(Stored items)
Segment Open
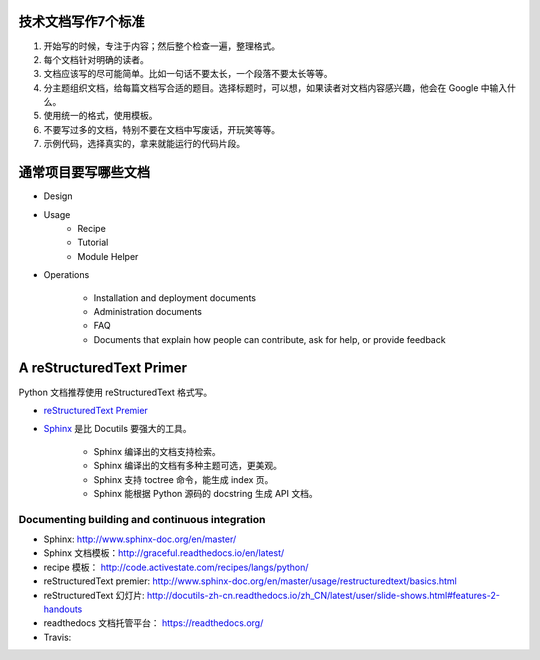 技术文档写作7个标准
====================================

#. 开始写的时候，专注于内容；然后整个检查一遍，整理格式。
#. 每个文档针对明确的读者。
#. 文档应该写的尽可能简单。比如一句话不要太长，一个段落不要太长等等。
#. 分主题组织文档，给每篇文档写合适的题目。选择标题时，可以想，如果读者对文档内容感兴趣，他会在 Google 中输入什么。
#. 使用统一的格式，使用模板。
#. 不要写过多的文档，特别不要在文档中写废话，开玩笑等等。
#. 示例代码，选择真实的，拿来就能运行的代码片段。


通常项目要写哪些文档
========================================

- Design
- Usage
    - Recipe
    - Tutorial
    - Module Helper

- Operations

    - Installation and deployment documents
    - Administration documents
    - FAQ
    - Documents that explain how people can contribute, ask for help, or provide feedback



A reStructuredText Primer
=========================

Python 文档推荐使用 reStructuredText 格式写。

- `reStructuredText Premier`_

- `Sphinx`_ 是比 Docutils 要强大的工具。

    - Sphinx 编译出的文档支持检索。
    - Sphinx 编译出的文档有多种主题可选，更美观。
    - Sphinx 支持 toctree 命令，能生成 index 页。
    - Sphinx 能根据 Python 源码的 docstring 生成 API 文档。


Documenting building and continuous integration
-----------------------------------------------



- Sphinx: http://www.sphinx-doc.org/en/master/
- Sphinx 文档模板：http://graceful.readthedocs.io/en/latest/
- recipe 模板： http://code.activestate.com/recipes/langs/python/
- reStructuredText premier: http://www.sphinx-doc.org/en/master/usage/restructuredtext/basics.html
- reStructuredText 幻灯片: http://docutils-zh-cn.readthedocs.io/zh_CN/latest/user/slide-shows.html#features-2-handouts
- readthedocs 文档托管平台： https://readthedocs.org/
- Travis:

.. _Sphinx: http://www.sphinx-doc.org/en/master/
.. _reStructuredText Premier: http://www.sphinx-doc.org/en/master/usage/restructuredtext/basics.html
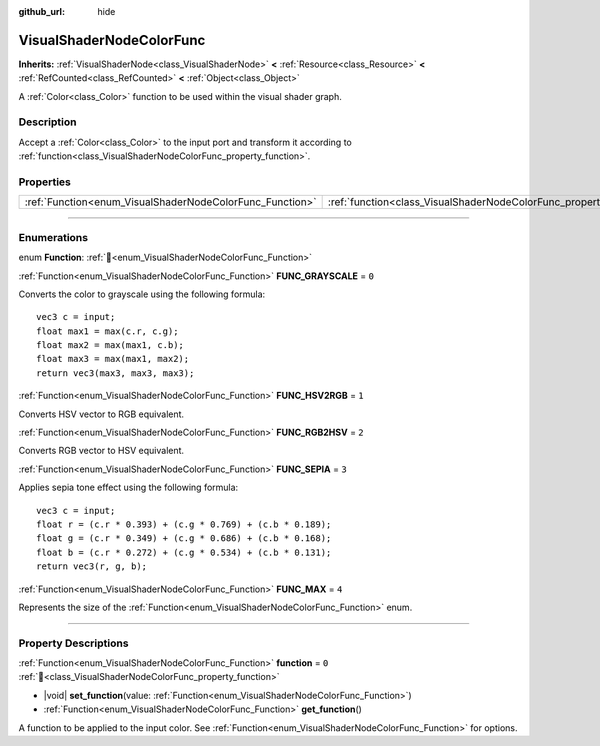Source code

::github_url: hide

.. DO NOT EDIT THIS FILE!!!
.. Generated automatically from Godot engine sources.
.. Generator: https://github.com/godotengine/godot/tree/master/doc/tools/make_rst.py.
.. XML source: https://github.com/godotengine/godot/tree/master/doc/classes/VisualShaderNodeColorFunc.xml.

.. _class_VisualShaderNodeColorFunc:

VisualShaderNodeColorFunc
=========================

**Inherits:** :ref:`VisualShaderNode<class_VisualShaderNode>` **<** :ref:`Resource<class_Resource>` **<** :ref:`RefCounted<class_RefCounted>` **<** :ref:`Object<class_Object>`

A :ref:`Color<class_Color>` function to be used within the visual shader graph.

.. rst-class:: classref-introduction-group

Description
-----------

Accept a :ref:`Color<class_Color>` to the input port and transform it according to :ref:`function<class_VisualShaderNodeColorFunc_property_function>`.

.. rst-class:: classref-reftable-group

Properties
----------

.. table::
   :widths: auto

   +----------------------------------------------------------+--------------------------------------------------------------------+-------+
   | :ref:`Function<enum_VisualShaderNodeColorFunc_Function>` | :ref:`function<class_VisualShaderNodeColorFunc_property_function>` | ``0`` |
   +----------------------------------------------------------+--------------------------------------------------------------------+-------+

.. rst-class:: classref-section-separator

----

.. rst-class:: classref-descriptions-group

Enumerations
------------

.. _enum_VisualShaderNodeColorFunc_Function:

.. rst-class:: classref-enumeration

enum **Function**: :ref:`🔗<enum_VisualShaderNodeColorFunc_Function>`

.. _class_VisualShaderNodeColorFunc_constant_FUNC_GRAYSCALE:

.. rst-class:: classref-enumeration-constant

:ref:`Function<enum_VisualShaderNodeColorFunc_Function>` **FUNC_GRAYSCALE** = ``0``

Converts the color to grayscale using the following formula:

::

    vec3 c = input;
    float max1 = max(c.r, c.g);
    float max2 = max(max1, c.b);
    float max3 = max(max1, max2);
    return vec3(max3, max3, max3);

.. _class_VisualShaderNodeColorFunc_constant_FUNC_HSV2RGB:

.. rst-class:: classref-enumeration-constant

:ref:`Function<enum_VisualShaderNodeColorFunc_Function>` **FUNC_HSV2RGB** = ``1``

Converts HSV vector to RGB equivalent.

.. _class_VisualShaderNodeColorFunc_constant_FUNC_RGB2HSV:

.. rst-class:: classref-enumeration-constant

:ref:`Function<enum_VisualShaderNodeColorFunc_Function>` **FUNC_RGB2HSV** = ``2``

Converts RGB vector to HSV equivalent.

.. _class_VisualShaderNodeColorFunc_constant_FUNC_SEPIA:

.. rst-class:: classref-enumeration-constant

:ref:`Function<enum_VisualShaderNodeColorFunc_Function>` **FUNC_SEPIA** = ``3``

Applies sepia tone effect using the following formula:

::

    vec3 c = input;
    float r = (c.r * 0.393) + (c.g * 0.769) + (c.b * 0.189);
    float g = (c.r * 0.349) + (c.g * 0.686) + (c.b * 0.168);
    float b = (c.r * 0.272) + (c.g * 0.534) + (c.b * 0.131);
    return vec3(r, g, b);

.. _class_VisualShaderNodeColorFunc_constant_FUNC_MAX:

.. rst-class:: classref-enumeration-constant

:ref:`Function<enum_VisualShaderNodeColorFunc_Function>` **FUNC_MAX** = ``4``

Represents the size of the :ref:`Function<enum_VisualShaderNodeColorFunc_Function>` enum.

.. rst-class:: classref-section-separator

----

.. rst-class:: classref-descriptions-group

Property Descriptions
---------------------

.. _class_VisualShaderNodeColorFunc_property_function:

.. rst-class:: classref-property

:ref:`Function<enum_VisualShaderNodeColorFunc_Function>` **function** = ``0`` :ref:`🔗<class_VisualShaderNodeColorFunc_property_function>`

.. rst-class:: classref-property-setget

- |void| **set_function**\ (\ value\: :ref:`Function<enum_VisualShaderNodeColorFunc_Function>`\ )
- :ref:`Function<enum_VisualShaderNodeColorFunc_Function>` **get_function**\ (\ )

A function to be applied to the input color. See :ref:`Function<enum_VisualShaderNodeColorFunc_Function>` for options.

.. |virtual| replace:: :abbr:`virtual (This method should typically be overridden by the user to have any effect.)`
.. |const| replace:: :abbr:`const (This method has no side effects. It doesn't modify any of the instance's member variables.)`
.. |vararg| replace:: :abbr:`vararg (This method accepts any number of arguments after the ones described here.)`
.. |constructor| replace:: :abbr:`constructor (This method is used to construct a type.)`
.. |static| replace:: :abbr:`static (This method doesn't need an instance to be called, so it can be called directly using the class name.)`
.. |operator| replace:: :abbr:`operator (This method describes a valid operator to use with this type as left-hand operand.)`
.. |bitfield| replace:: :abbr:`BitField (This value is an integer composed as a bitmask of the following flags.)`
.. |void| replace:: :abbr:`void (No return value.)`
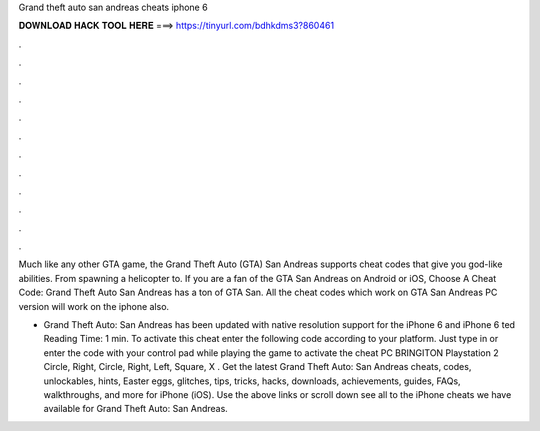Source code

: Grand theft auto san andreas cheats iphone 6



𝐃𝐎𝐖𝐍𝐋𝐎𝐀𝐃 𝐇𝐀𝐂𝐊 𝐓𝐎𝐎𝐋 𝐇𝐄𝐑𝐄 ===> https://tinyurl.com/bdhkdms3?860461



.



.



.



.



.



.



.



.



.



.



.



.

Much like any other GTA game, the Grand Theft Auto (GTA) San Andreas supports cheat codes that give you god-like abilities. From spawning a helicopter to. If you are a fan of the GTA San Andreas on Android or iOS, Choose A Cheat Code: Grand Theft Auto San Andreas has a ton of GTA San. All the cheat codes which work on GTA San Andreas PC version will work on the iphone also.

- Grand Theft Auto: San Andreas has been updated with native resolution support for the iPhone 6 and iPhone 6 ted Reading Time: 1 min. To activate this cheat enter the following code according to your platform. Just type in or enter the code with your control pad while playing the game to activate the cheat PC BRINGITON Playstation 2 Circle, Right, Circle, Right, Left, Square, X . Get the latest Grand Theft Auto: San Andreas cheats, codes, unlockables, hints, Easter eggs, glitches, tips, tricks, hacks, downloads, achievements, guides, FAQs, walkthroughs, and more for iPhone (iOS). Use the above links or scroll down see all to the iPhone cheats we have available for Grand Theft Auto: San Andreas.
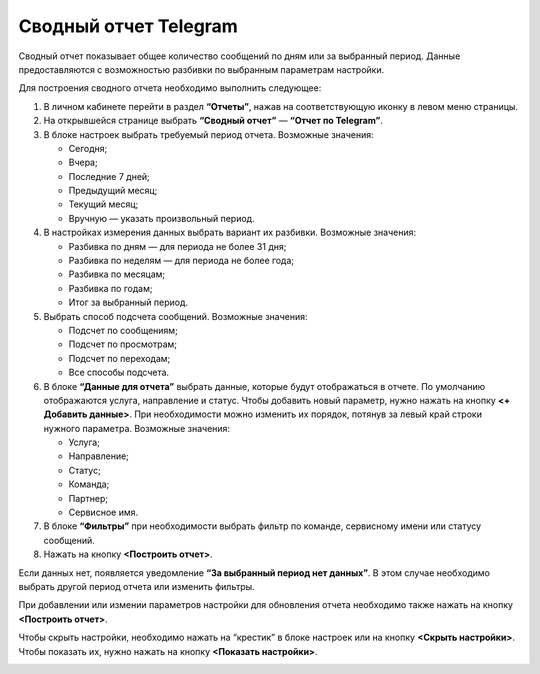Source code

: Сводный отчет Telegram
======================

Сводный отчет показывает общее количество сообщений по дням или за выбранный период. Данные предоставляются с возможностью разбивки по выбранным параметрам настройки.

Для построения сводного отчета необходимо выполнить следующее:
 
1. В личном кабинете перейти в раздел **“Отчеты”**, нажав на соответствующую иконку в левом меню страницы.

2. На открывшейся странице выбрать **“Сводный отчет”** — **“Отчет по Telegram”**.
 
3. В блоке настроек выбрать требуемый период отчета. Возможные значения:
 
   * Сегодня;

   * Вчера;

   * Последние 7 дней;

   * Предыдущий месяц;

   * Текущий месяц;

   * Вручную — указать произвольный период.

4. В настройках измерения данных выбрать вариант их разбивки. Возможные значения:

   * Разбивка по дням — для периода не более 31 дня;

   * Разбивка по неделям — для периода не более года;

   * Разбивка по месяцам;

   * Разбивка по годам;

   * Итог за выбранный период.

5. Выбрать способ подсчета сообщений. Возможные значения:

   * Подсчет по сообщениям;

   * Подсчет по просмотрам;

   * Подсчет по переходам;

   * Все способы подсчета.

6. В блоке **“Данные для отчета”** выбрать данные, которые будут отображаться в отчете. По умолчанию отображаются услуга, направление и статус. Чтобы добавить новый параметр, нужно нажать на кнопку **<+ Добавить данные>**. При необходимости можно изменить их порядок, потянув за левый край строки нужного параметра. Возможные значения:

   * Услуга;

   * Направление;

   * Статус;

   * Команда;

   * Партнер;

   * Сервисное имя.

7. В блоке **“Фильтры”** при необходимости выбрать фильтр по команде, сервисному имени или статусу сообщений.

8. Нажать на кнопку **<Построить отчет>**.

Если данных нет, появляется уведомление **“За выбранный период нет данных”**. В этом случае необходимо выбрать другой период отчета или изменить фильтры.

При добавлении или измении параметров настройки для обновления отчета необходимо также нажать на кнопку **<Построить отчет>**.

Чтобы скрыть настройки, необходимо нажать на “крестик” в блоке настроек или на кнопку **<Скрыть настройки>**. Чтобы показать их, нужно нажать на кнопку **<Показать настройки>**.

.. image:: media/summary_report_telegram.gif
Segment Closed
→ Request
In how many lines of the data does the string "following" appear? Only the number should be given.

→ Exercise answer
4